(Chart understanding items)

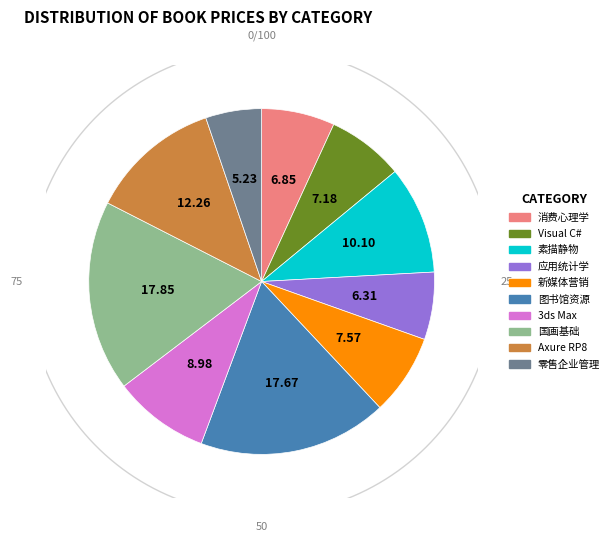

Does any single category account for the majority?

No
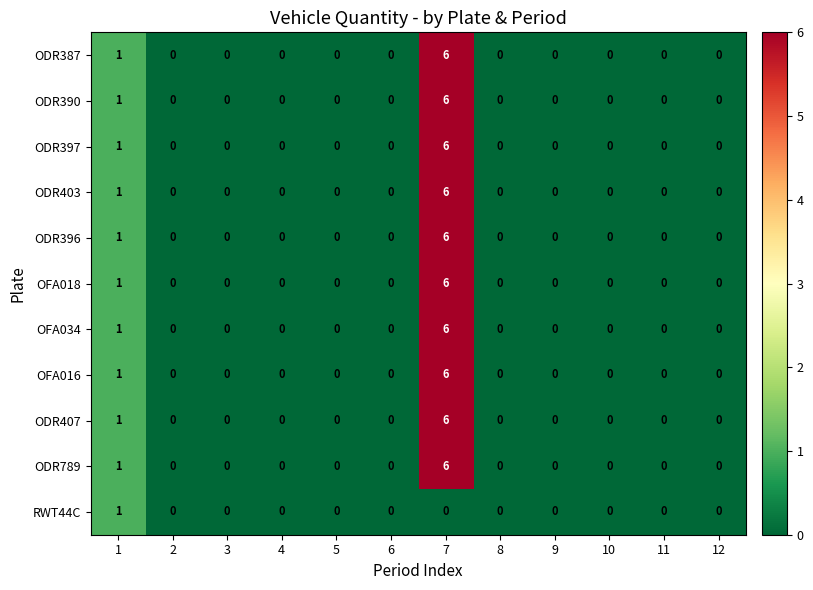

What is the difference between the maximum and minimum values in the ODR789 series?

6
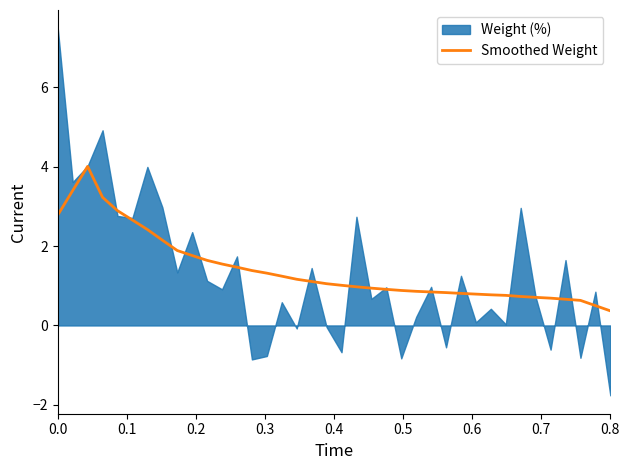

What is the maximum value for Smoothed Weight?

4.0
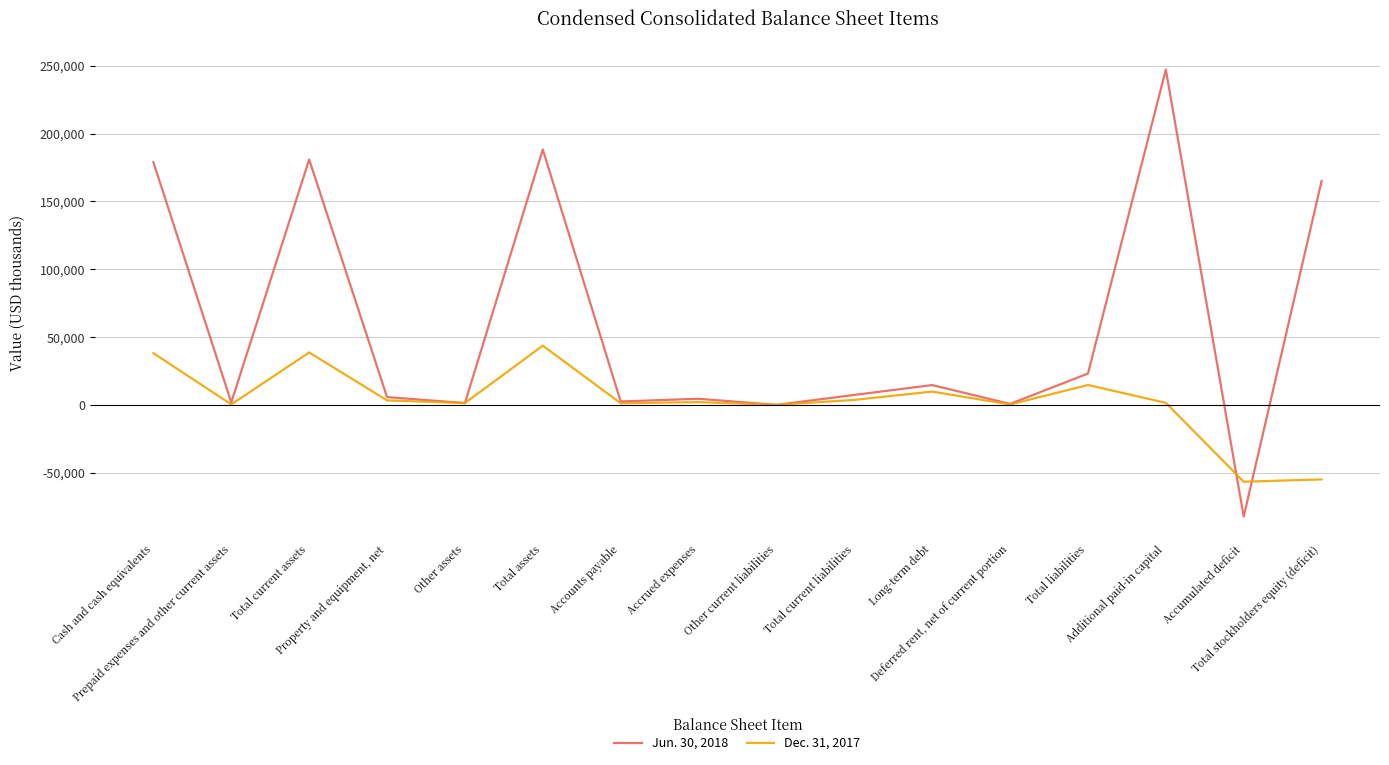

Rank the series by their average value, from lowest to highest.

Dec. 31, 2017, Jun. 30, 2018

# [Job item]
Copy every item above word for word, leaving out the pictures.

# [Completed task]
Does any single category account for the majority?

No

What is the difference between the maximum and minimum values in the ODR789 series?

6

What is the maximum value for Smoothed Weight?

4.0

Rank the series by their average value, from lowest to highest.

Dec. 31, 2017, Jun. 30, 2018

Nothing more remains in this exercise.